***** INPUT RECORDS
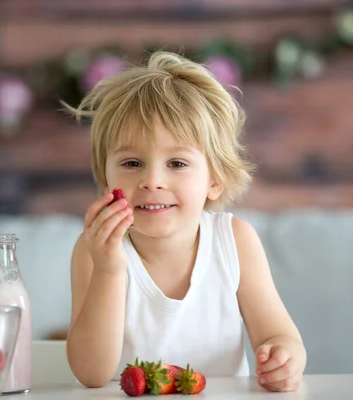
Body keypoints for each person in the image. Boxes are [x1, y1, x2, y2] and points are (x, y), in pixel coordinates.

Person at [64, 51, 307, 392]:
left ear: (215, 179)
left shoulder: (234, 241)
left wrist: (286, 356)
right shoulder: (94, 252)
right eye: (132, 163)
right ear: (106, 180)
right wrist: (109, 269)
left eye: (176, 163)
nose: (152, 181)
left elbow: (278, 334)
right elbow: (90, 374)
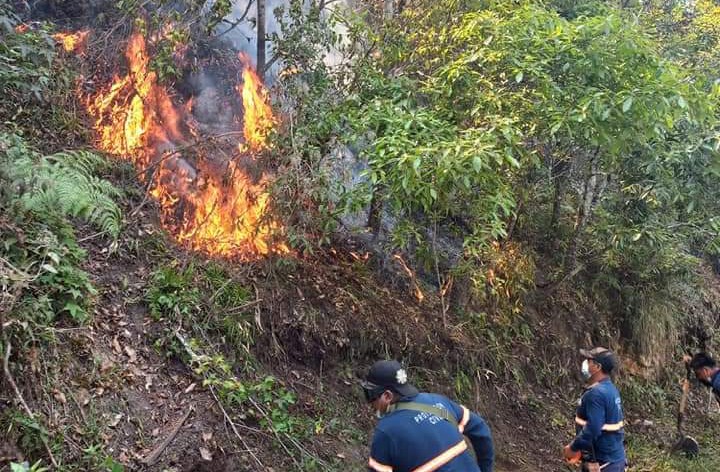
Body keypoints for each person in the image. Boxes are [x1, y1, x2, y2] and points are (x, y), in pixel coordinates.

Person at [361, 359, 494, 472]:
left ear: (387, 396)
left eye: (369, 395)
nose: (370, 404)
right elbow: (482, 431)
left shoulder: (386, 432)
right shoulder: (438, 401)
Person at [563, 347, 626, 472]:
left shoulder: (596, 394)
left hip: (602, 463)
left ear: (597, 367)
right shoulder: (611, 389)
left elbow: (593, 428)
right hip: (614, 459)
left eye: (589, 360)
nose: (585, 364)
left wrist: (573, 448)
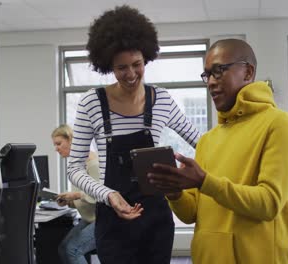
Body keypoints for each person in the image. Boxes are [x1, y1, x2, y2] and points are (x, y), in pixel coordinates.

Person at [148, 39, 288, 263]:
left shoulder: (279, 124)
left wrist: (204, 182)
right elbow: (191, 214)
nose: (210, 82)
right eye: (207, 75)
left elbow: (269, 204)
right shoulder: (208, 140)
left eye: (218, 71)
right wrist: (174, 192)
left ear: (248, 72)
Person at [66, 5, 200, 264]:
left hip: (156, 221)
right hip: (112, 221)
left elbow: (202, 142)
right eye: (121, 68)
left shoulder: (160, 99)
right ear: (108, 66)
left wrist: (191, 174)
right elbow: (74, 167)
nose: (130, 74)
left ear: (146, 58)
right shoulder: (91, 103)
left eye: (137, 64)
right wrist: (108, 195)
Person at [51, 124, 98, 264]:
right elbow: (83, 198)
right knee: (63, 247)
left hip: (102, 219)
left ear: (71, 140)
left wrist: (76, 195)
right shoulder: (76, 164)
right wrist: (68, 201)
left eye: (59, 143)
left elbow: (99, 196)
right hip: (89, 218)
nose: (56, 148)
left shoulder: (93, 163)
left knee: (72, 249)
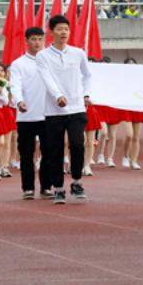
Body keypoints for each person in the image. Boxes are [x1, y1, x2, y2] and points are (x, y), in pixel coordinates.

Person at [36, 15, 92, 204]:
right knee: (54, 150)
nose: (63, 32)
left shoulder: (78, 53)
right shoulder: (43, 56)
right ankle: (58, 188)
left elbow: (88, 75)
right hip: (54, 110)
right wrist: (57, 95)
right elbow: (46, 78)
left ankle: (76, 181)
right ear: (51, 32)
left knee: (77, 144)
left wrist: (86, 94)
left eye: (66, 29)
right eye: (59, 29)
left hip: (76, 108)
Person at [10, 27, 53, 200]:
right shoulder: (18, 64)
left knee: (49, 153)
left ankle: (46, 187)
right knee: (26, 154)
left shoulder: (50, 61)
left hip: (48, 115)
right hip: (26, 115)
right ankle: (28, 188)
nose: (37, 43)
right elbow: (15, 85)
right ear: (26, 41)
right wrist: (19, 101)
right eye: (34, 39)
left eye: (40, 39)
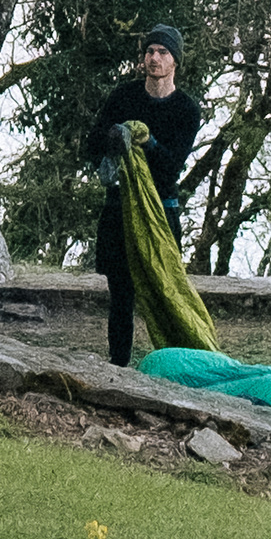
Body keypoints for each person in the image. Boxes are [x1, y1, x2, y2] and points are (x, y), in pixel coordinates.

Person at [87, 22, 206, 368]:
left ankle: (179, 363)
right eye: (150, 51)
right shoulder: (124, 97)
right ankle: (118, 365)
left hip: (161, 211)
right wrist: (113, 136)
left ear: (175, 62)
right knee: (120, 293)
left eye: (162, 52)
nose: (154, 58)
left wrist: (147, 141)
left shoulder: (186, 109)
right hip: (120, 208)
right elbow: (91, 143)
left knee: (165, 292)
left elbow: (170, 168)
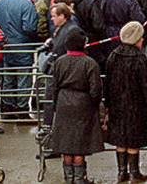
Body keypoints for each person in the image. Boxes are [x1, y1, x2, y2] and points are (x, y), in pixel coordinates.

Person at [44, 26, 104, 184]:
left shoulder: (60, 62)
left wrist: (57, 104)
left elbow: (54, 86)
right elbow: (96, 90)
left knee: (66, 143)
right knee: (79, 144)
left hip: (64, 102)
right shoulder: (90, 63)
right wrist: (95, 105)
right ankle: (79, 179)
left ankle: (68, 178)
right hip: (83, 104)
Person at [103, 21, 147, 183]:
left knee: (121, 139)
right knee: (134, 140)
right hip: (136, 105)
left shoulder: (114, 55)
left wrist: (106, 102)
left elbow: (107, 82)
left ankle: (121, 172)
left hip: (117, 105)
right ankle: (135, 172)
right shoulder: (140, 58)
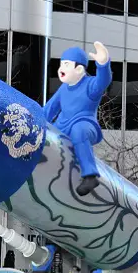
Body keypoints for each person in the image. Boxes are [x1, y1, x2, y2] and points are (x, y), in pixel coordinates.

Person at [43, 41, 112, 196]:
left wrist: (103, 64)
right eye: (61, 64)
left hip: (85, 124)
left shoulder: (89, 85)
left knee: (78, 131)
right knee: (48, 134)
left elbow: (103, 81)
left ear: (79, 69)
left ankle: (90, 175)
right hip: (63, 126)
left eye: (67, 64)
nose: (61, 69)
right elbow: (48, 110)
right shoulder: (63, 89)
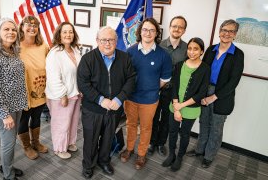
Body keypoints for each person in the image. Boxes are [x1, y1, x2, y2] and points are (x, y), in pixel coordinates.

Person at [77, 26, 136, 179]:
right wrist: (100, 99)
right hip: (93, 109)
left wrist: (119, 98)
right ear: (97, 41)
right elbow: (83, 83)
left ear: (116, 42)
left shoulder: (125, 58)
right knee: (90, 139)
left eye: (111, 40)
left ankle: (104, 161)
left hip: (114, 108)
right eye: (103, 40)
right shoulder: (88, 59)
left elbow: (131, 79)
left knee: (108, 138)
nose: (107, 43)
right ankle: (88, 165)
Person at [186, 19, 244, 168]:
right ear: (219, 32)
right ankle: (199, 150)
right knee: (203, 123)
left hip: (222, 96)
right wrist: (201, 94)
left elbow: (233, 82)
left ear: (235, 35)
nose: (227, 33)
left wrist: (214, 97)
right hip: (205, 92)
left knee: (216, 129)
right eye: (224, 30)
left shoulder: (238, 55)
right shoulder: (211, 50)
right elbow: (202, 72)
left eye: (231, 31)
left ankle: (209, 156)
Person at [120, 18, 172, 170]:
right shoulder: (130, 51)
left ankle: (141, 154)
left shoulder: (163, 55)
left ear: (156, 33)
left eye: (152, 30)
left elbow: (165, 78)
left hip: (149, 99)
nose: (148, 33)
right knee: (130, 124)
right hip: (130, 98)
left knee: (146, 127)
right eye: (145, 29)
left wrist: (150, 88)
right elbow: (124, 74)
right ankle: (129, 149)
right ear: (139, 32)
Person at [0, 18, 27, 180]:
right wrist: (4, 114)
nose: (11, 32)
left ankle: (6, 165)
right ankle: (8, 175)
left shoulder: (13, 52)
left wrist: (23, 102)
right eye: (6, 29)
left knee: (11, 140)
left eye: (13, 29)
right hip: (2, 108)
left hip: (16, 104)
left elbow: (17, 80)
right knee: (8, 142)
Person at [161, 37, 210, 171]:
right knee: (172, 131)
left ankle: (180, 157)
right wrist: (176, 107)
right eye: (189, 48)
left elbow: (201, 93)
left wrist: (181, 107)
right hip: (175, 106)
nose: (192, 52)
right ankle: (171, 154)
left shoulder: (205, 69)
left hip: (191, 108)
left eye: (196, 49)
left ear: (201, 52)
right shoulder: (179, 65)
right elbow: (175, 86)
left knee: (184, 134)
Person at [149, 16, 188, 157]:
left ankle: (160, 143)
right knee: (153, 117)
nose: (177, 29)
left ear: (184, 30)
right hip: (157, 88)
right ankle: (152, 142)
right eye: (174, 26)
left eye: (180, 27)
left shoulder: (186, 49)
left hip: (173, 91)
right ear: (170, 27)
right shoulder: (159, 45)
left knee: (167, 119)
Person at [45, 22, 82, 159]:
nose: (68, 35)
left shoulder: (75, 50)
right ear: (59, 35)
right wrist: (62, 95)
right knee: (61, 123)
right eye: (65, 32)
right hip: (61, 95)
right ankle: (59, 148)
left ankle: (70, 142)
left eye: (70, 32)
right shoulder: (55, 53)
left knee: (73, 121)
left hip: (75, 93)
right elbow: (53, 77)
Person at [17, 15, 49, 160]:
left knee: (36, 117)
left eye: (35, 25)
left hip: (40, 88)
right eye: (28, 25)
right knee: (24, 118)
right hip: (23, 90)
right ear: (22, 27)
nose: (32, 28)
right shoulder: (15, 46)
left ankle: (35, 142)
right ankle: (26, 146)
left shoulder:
**********
* [TASK DESCRIPTION]: From the listing above, restate verbatim the lines running from the one with "right hip: (83, 104)" through the one with "left shoulder: (238, 55)", inclusive, but not the pictures.

* [ANSWER TO THE EXERCISE]:
right hip: (83, 104)
Person at [103, 21, 147, 183]:
left knee: (121, 139)
right knee: (134, 140)
right hip: (136, 105)
left shoulder: (114, 55)
left wrist: (106, 102)
left elbow: (107, 82)
left ankle: (121, 172)
left hip: (117, 105)
right ankle: (135, 172)
right shoulder: (140, 58)
Body keypoints for each person in the image. Boxes are [x1, y1, x2, y2] and points are (x, y), in pixel coordinates.

Person at [43, 41, 112, 196]:
left wrist: (103, 64)
right eye: (61, 64)
left hip: (85, 124)
left shoulder: (89, 85)
left knee: (78, 131)
right knee: (48, 134)
left elbow: (103, 81)
left ear: (79, 69)
left ankle: (90, 175)
right hip: (63, 126)
left eye: (67, 64)
nose: (61, 69)
right elbow: (48, 110)
right shoulder: (63, 89)
Body keypoints for each person in the image. Boxes are [x1, y1, x2, y2] and points are (x, y), in pixel coordinates.

Person at [77, 26, 136, 179]:
right wrist: (100, 99)
right hip: (93, 109)
left wrist: (119, 98)
right ear: (97, 41)
right elbow: (83, 83)
left ear: (116, 42)
left shoulder: (125, 58)
right knee: (90, 139)
left eye: (111, 40)
left ankle: (104, 161)
left hip: (114, 108)
right eye: (103, 40)
right shoulder: (88, 59)
left elbow: (131, 79)
left knee: (108, 138)
nose: (107, 43)
right ankle: (88, 165)
Person at [186, 19, 244, 168]:
right ear: (219, 32)
right ankle: (199, 150)
right knee: (203, 123)
left hip: (222, 96)
right wrist: (201, 94)
left elbow: (233, 82)
left ear: (235, 35)
nose: (227, 33)
left wrist: (214, 97)
right hip: (205, 92)
left knee: (216, 129)
right eye: (224, 30)
left shoulder: (238, 55)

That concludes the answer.